[Collected data entries]
━━━━━━━━━━

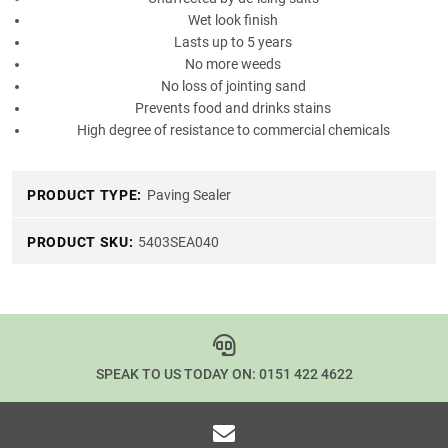
Wet look finish
Lasts up to 5 years
No more weeds
No loss of jointing sand
Prevents food and drinks stains
High degree of resistance to commercial chemicals
PRODUCT TYPE:
Paving Sealer
PRODUCT SKU:
5403SEA040
SPEAK TO US TODAY ON:
0151 422 4622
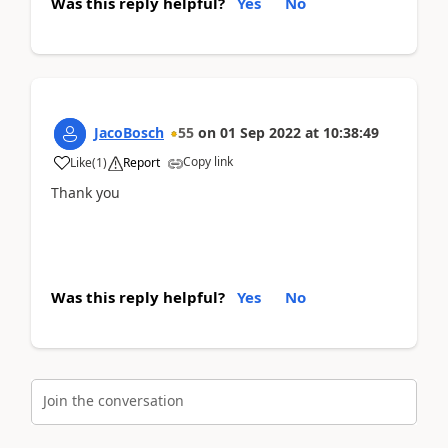
Was this reply helpful?
Yes
No
JacoBosch
55
on
01 Sep 2022
at
10:38:49
Copy link
Like
(
1
)
Report
Thank you
Was this reply helpful?
Yes
No
Join the conversation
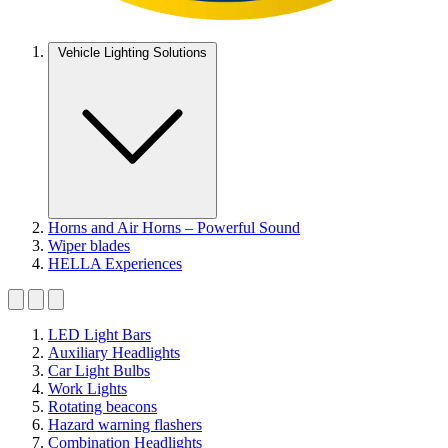
Vehicle Lighting Solutions
Horns and Air Horns – Powerful Sound
Wiper blades
HELLA Experiences
LED Light Bars
Auxiliary Headlights
Car Light Bulbs
Work Lights
Rotating beacons
Hazard warning flashers
Combination Headlights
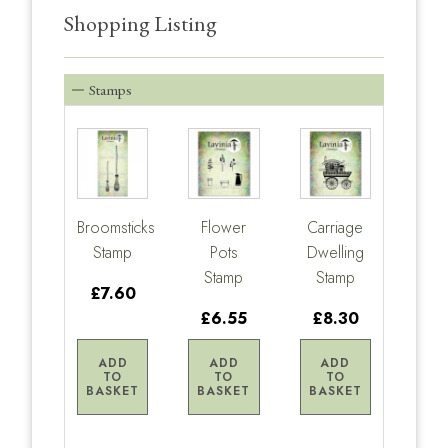
Shopping Listing
Stamps
Broomsticks
Flower
Carriage
Stamp
Pots
Dwelling
Stamp
Stamp
£7.60
£6.55
£8.30
ADD
ADD
ADD
TO
TO
TO
BASKET
BASKET
BASKET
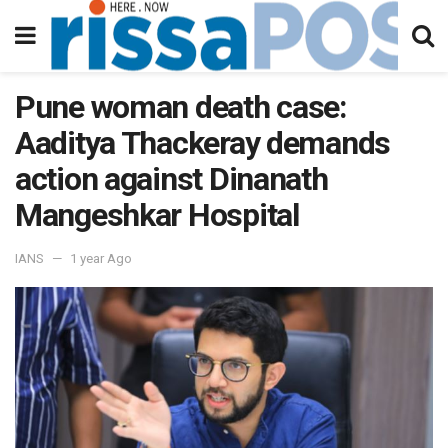
Pune woman death case:
Aaditya Thackeray demands
action against Dinanath
Mangeshkar Hospital
IANS
1 year Ago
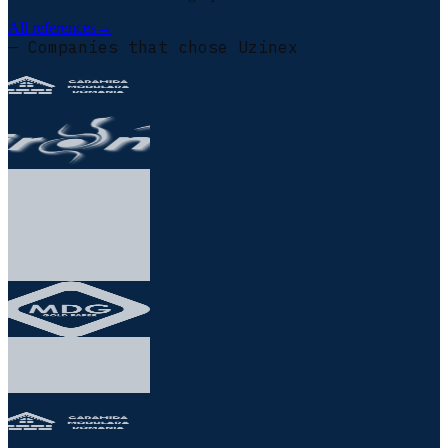
All references
→
— Companies that chose Uzinex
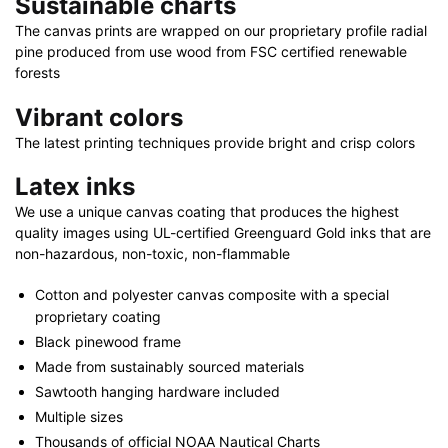
Sustainable charts
32"
x
The canvas prints are wrapped on our proprietary profile radial
pine produced from use wood from FSC certified renewable
24"
forests
|
40"
Vibrant colors
x
The latest printing techniques provide bright and crisp colors
30"
quantity
Latex inks
We use a unique canvas coating that produces the highest
quality images using UL-certified Greenguard Gold inks that are
non-hazardous, non-toxic, non-flammable
Cotton and polyester canvas composite with a special
proprietary coating
Black pinewood frame
Made from sustainably sourced materials
Sawtooth hanging hardware included
Multiple sizes
Thousands of official NOAA Nautical Charts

━━━━━━━━━━

[Exercise brief] Print every line of text from the rows above word for word and in the same order, leaving out the pictures.

[Response area]
Wet look finish
Lasts up to 5 years
No more weeds
No loss of jointing sand
Prevents food and drinks stains
High degree of resistance to commercial chemicals
PRODUCT TYPE:
Paving Sealer
PRODUCT SKU:
5403SEA040
SPEAK TO US TODAY ON:
0151 422 4622
Was this reply helpful?
Yes
No
JacoBosch
55
on
01 Sep 2022
at
10:38:49
Copy link
Like
(
1
)
Report
Thank you
Was this reply helpful?
Yes
No
Join the conversation
Vehicle Lighting Solutions
Horns and Air Horns – Powerful Sound
Wiper blades
HELLA Experiences
LED Light Bars
Auxiliary Headlights
Car Light Bulbs
Work Lights
Rotating beacons
Hazard warning flashers
Combination Headlights
Shopping Listing
Stamps
Broomsticks
Flower
Carriage
Stamp
Pots
Dwelling
Stamp
Stamp
£7.60
£6.55
£8.30
ADD
ADD
ADD
TO
TO
TO
BASKET
BASKET
BASKET
Pune woman death case:
Aaditya Thackeray demands
action against Dinanath
Mangeshkar Hospital
IANS
1 year Ago
All references
→
— Companies that chose Uzinex
Sustainable charts
32"
x
The canvas prints are wrapped on our proprietary profile radial
pine produced from use wood from FSC certified renewable
24"
forests
|
40"
Vibrant colors
x
The latest printing techniques provide bright and crisp colors
30"
quantity
Latex inks
We use a unique canvas coating that produces the highest
quality images using UL-certified Greenguard Gold inks that are
non-hazardous, non-toxic, non-flammable
Cotton and polyester canvas composite with a special
proprietary coating
Black pinewood frame
Made from sustainably sourced materials
Sawtooth hanging hardware included
Multiple sizes
Thousands of official NOAA Nautical Charts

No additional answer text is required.